A typical FFT-based spectrogram uses 1024 bins on a 48 kHz audio, with about 50 Hz step per pixel. Most of the interesting audio activity happens below 3 kHz, so 50 Hz per pixel gives only 60 pixels for that area. As a result, the spectrogram is pixelated. One way to get highres spectrograms is to use CWT (continuous wavelet transform), but it’s messy to implement. Another trick is to use regular FFT shifted by 1/2 pixel (by 25 Hz): the DFT Shift Theorem enables such frequency shifting by multiplying the input signal by
exp(-i*pi*k/N). Smoothness in the time direction is easier to achieve: the 1024 bins window can be advanced by arbitrarily small time steps.
Images below use an HSV-based color scheme:
1.0 - FFT[i]^2 / max FFT^2, i.e. the max FFT amplitude has 0 saturation or just white.
Click the images to see fullres versions.
Bird songs recordings were taken from www.fssbirding.org.uk/sonagrams.htm. Unlike musical instruments, birds don’t seem to bother to create a complex multi-layered harmonics pattern. Instead, they create a complex pattern with the base (fundamental) frequency alone. The “cloud” above the main drawing is what would be the 2nd harmonic. These sonograms are remarkably different from other sounds, as if birds “draw” with sound something that’s flying backwards in time.

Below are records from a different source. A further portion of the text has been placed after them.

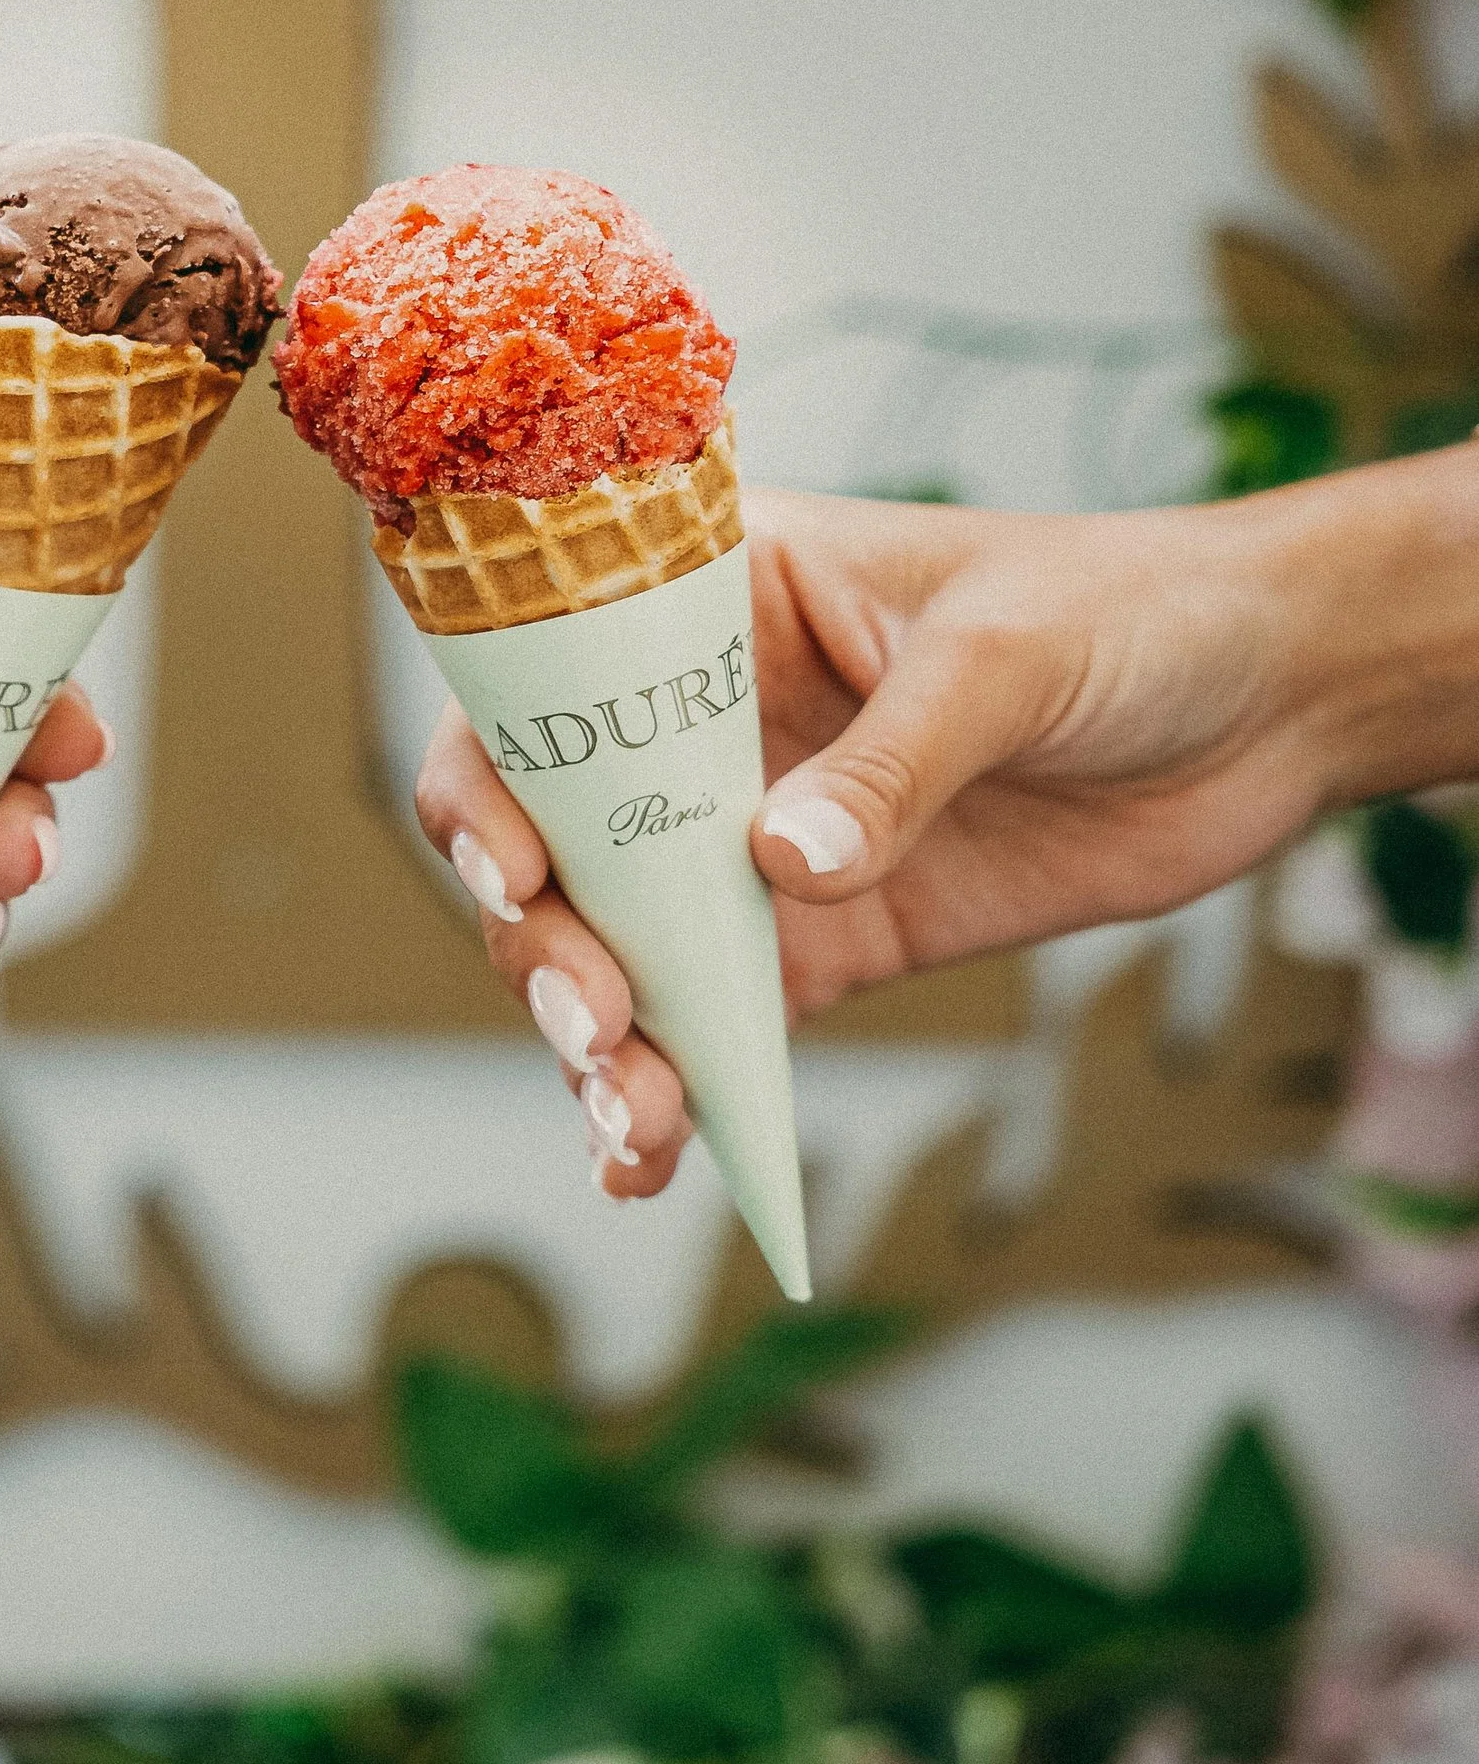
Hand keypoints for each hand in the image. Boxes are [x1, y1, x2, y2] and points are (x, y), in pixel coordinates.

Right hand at [417, 453, 1478, 1200]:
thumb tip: (780, 866)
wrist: (1268, 702)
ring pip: (624, 952)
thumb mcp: (1009, 659)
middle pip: (558, 843)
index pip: (545, 684)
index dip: (494, 779)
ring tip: (632, 1121)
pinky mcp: (822, 943)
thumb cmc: (1130, 614)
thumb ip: (896, 764)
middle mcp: (702, 725)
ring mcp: (752, 840)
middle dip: (550, 944)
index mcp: (711, 600)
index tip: (514, 872)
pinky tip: (649, 1164)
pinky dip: (682, 1097)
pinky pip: (720, 1028)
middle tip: (598, 1022)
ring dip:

Compare this with CWT and standard FFT (no overlapping frames, a fixed set of frequencies):
The CWT spectrogram was obtained with soundshader.github.io/?s=cwt. Despite this CWT implementation runs on GPU and this “advanced” FFT runs on JS, CWT is about 50-100x slower.
Musical instruments usually have this multi-level harmonics structure. Flute is one of the simplest instruments, with first 2 harmonics dominating the spectrum. However it would be a mistake to to call flute sound simple: as you see, every level has its own regular pattern that can’t be recreated with a simple mix of sinusoidal tones.
Viloin is the most instresting: on levels 8 and 9 it creates an intricate ornament. I don’t know if it’s a feature or a defect of the instrument. It’s interesting that our ears collapse the entire 20-story harmonics tower with all these different ornaments on different floors into a single tone.
The bright lines are vowel formants: a pair or triple of them uniquely identify a vowel. Each greenish column is a word, usually consisting of two vowels. The horizontal bar is a bell. Vowels have pretty complex structure and look like a mix of bird songs with musical instruments, as they also have harmonics.